[Page images and extracted text]
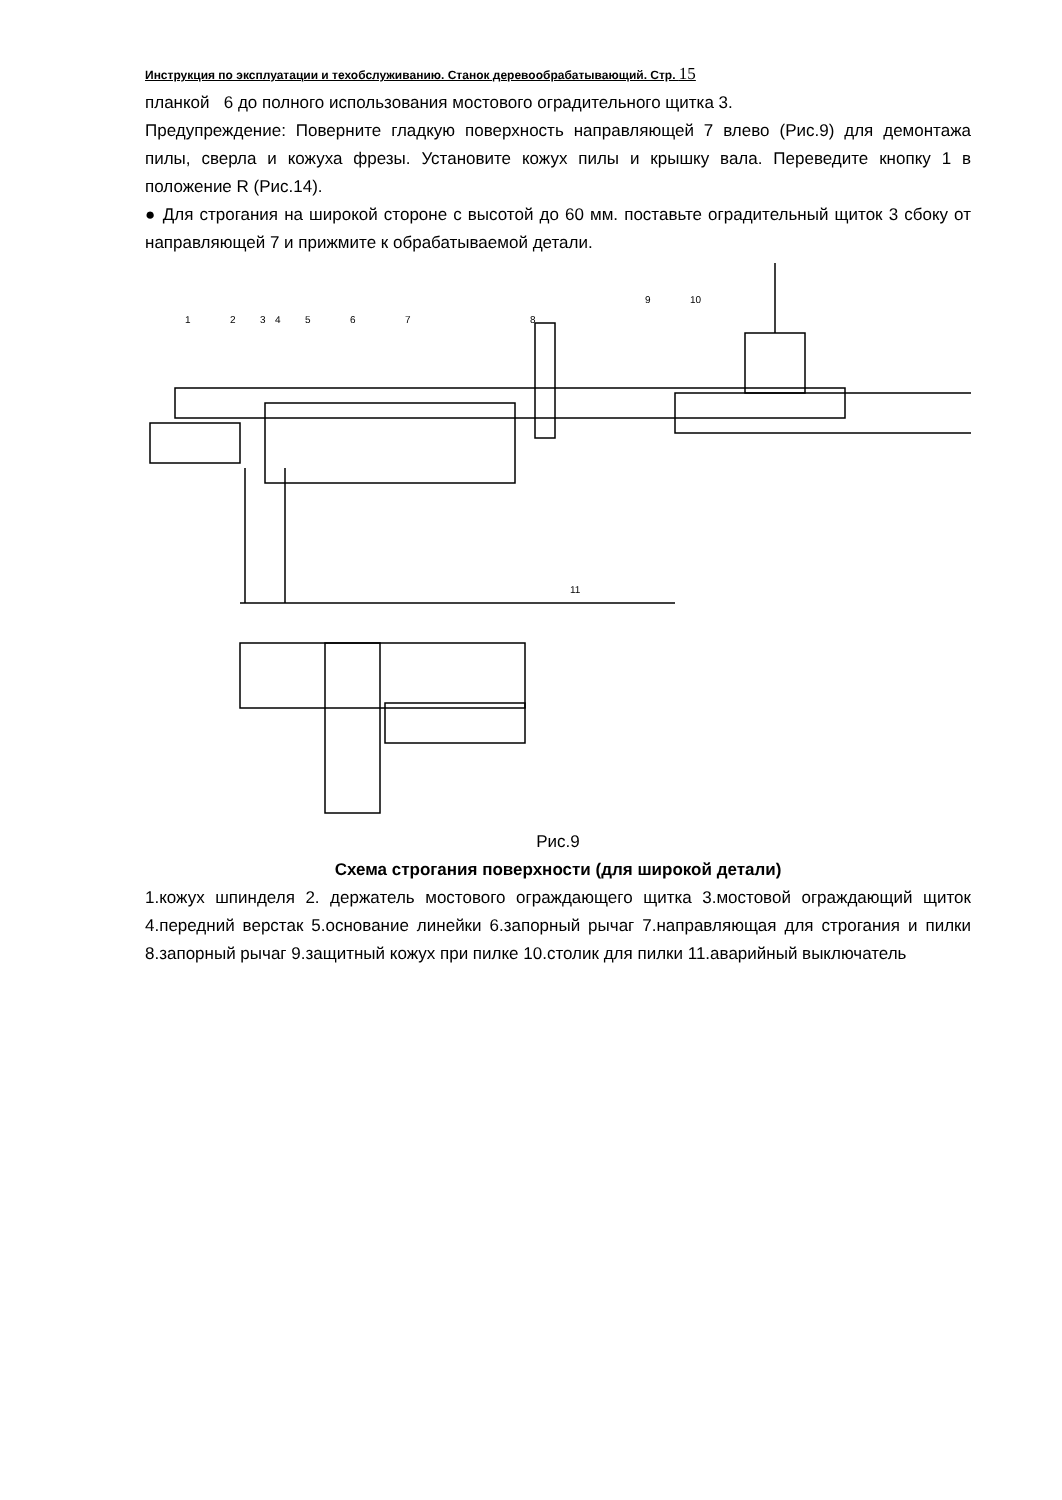Инструкция по эксплуатации и техобслуживанию. Станок деревообрабатывающий. Стр. 15
планкой 6 до полного использования мостового оградительного щитка 3.
Предупреждение: Поверните гладкую поверхность направляющей 7 влево (Рис.9) для демонтажа пилы, сверла и кожуха фрезы. Установите кожух пилы и крышку вала. Переведите кнопку 1 в положение R (Рис.14).
● Для строгания на широкой стороне с высотой до 60 мм. поставьте оградительный щиток 3 сбоку от направляющей 7 и прижмите к обрабатываемой детали.
1
2
3
4
5
6
7
8
9
10
11
Рис.9
Схема строгания поверхности (для широкой детали)
1.кожух шпинделя 2. держатель мостового ограждающего щитка 3.мостовой ограждающий щиток 4.передний верстак 5.основание линейки 6.запорный рычаг 7.направляющая для строгания и пилки 8.запорный рычаг 9.защитный кожух при пилке 10.столик для пилки 11.аварийный выключатель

■ Activity:
Single out each line of the records above with the string "мостового" in it, and copy it.

■ Expected answer:
планкой 6 до полного использования мостового оградительного щитка 3.
1.кожух шпинделя 2. держатель мостового ограждающего щитка 3.мостовой ограждающий щиток 4.передний верстак 5.основание линейки 6.запорный рычаг 7.направляющая для строгания и пилки 8.запорный рычаг 9.защитный кожух при пилке 10.столик для пилки 11.аварийный выключатель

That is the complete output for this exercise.